当社の特長の一つに、コンデンサの製造設備の設計・製作・施工までを行っていることが挙げられます。その特長を活かし、UNTEC事業(Unused thermal energy conversion)に取り組んでいます。利用困難であった低温熱源を利用し、燃料を消費せず、二酸化炭素も排出しない環境配慮型の発電システムの開発・製造に挑戦しています。

“これまでの常識”を超える挑戦

自社のコンデンサの生産設備から排出される熱の利用が出来ないかというところから、UNTEC事業が始まりました。この事業では、未利用熱エネルギーを電気として回収する温度差発電装置の開発・製造を行っています。
通常、高温の排熱(200℃以上の排ガス等)は、ボイラー設備などで熱回収が行われますが、200℃以下の排熱は回収が困難でした。 温度差発電システムは、水よりも沸点の低い媒体を排熱で加熱することでタービンを回し電気として回収することができるようになるのです。

強みを活かし、課題克服へ

開発当初、媒体にアンモニアを使用していたため、その腐食性のため多くの課題を抱えていました。
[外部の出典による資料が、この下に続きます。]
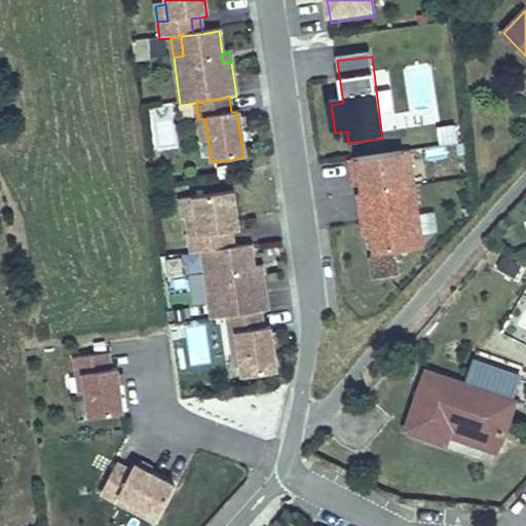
[(209,143),(205,119),(198,119),(201,144),(209,143)]
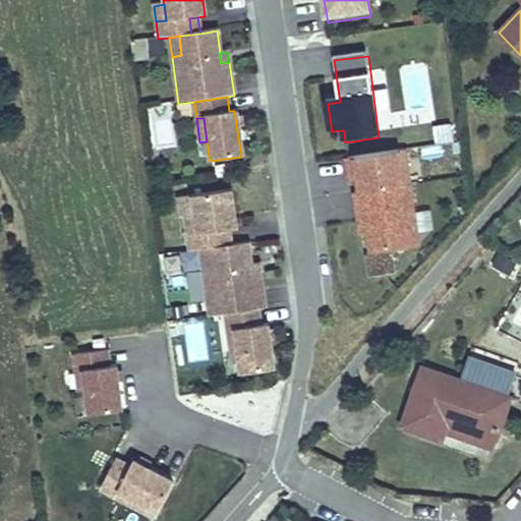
[(407,153),(353,160),(368,276),(396,272),(392,246),(419,243),(407,153)]
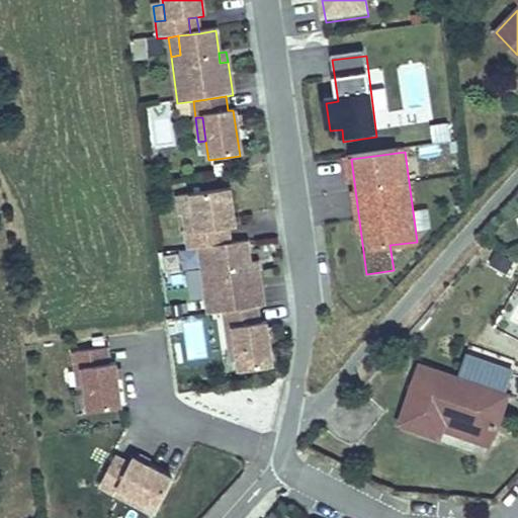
[(236,229),(230,190),(192,196),(195,217),(198,233),(187,235),(189,252),(200,250),(210,249),(222,247),(220,231),(228,230),(236,229)]
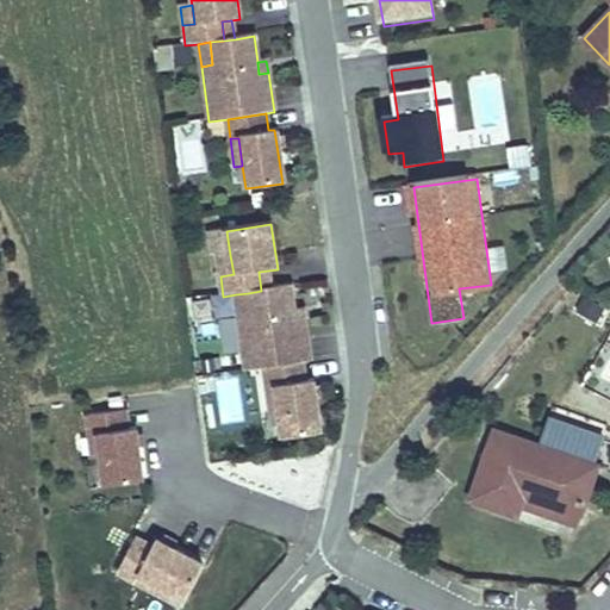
[(234,274),(230,255),(218,257),(221,277),(234,274)]
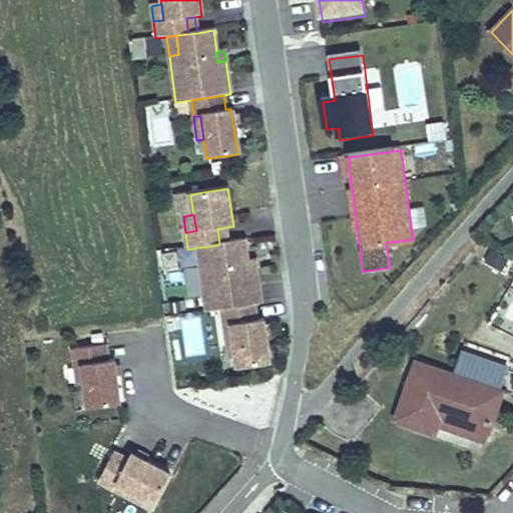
[(227,243),(225,227),(217,228),(219,244),(227,243)]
また、発電コストが買電価格より大幅に上回っていました。
当社の強みは、発電機の信頼性を高め低コスト化を図るところにあります。発電部分に高速タービンを採用したことで小型化したことに加え、変速ギヤや潤滑剤を使わない構造で信頼性を高めました。発電コストの低コスト化を実現することで、買電価格との差も縮小しました。

技術のさらなる発展をめざす

現在では、電気事業法改正に伴い媒体をアンモニアから代替フロンへと変えることで飛躍的に開発が進み、発電機出力30Kw(注1)の装置を開発し、2019年には正式に市場への投入を計画しています。
システム導入についてはシステム全体がシンプルなので、大型の発電設備に比べて計画から運転開始まで1年かからないことも特徴です。 今後は、廃棄物焼却施設や工場施設から排出される未利用熱エネルギーや日本で開発可能な地熱発電(再生可能エネルギー)にこの技術を応用し、小規模な発電所として需要の増加を見込んでいます。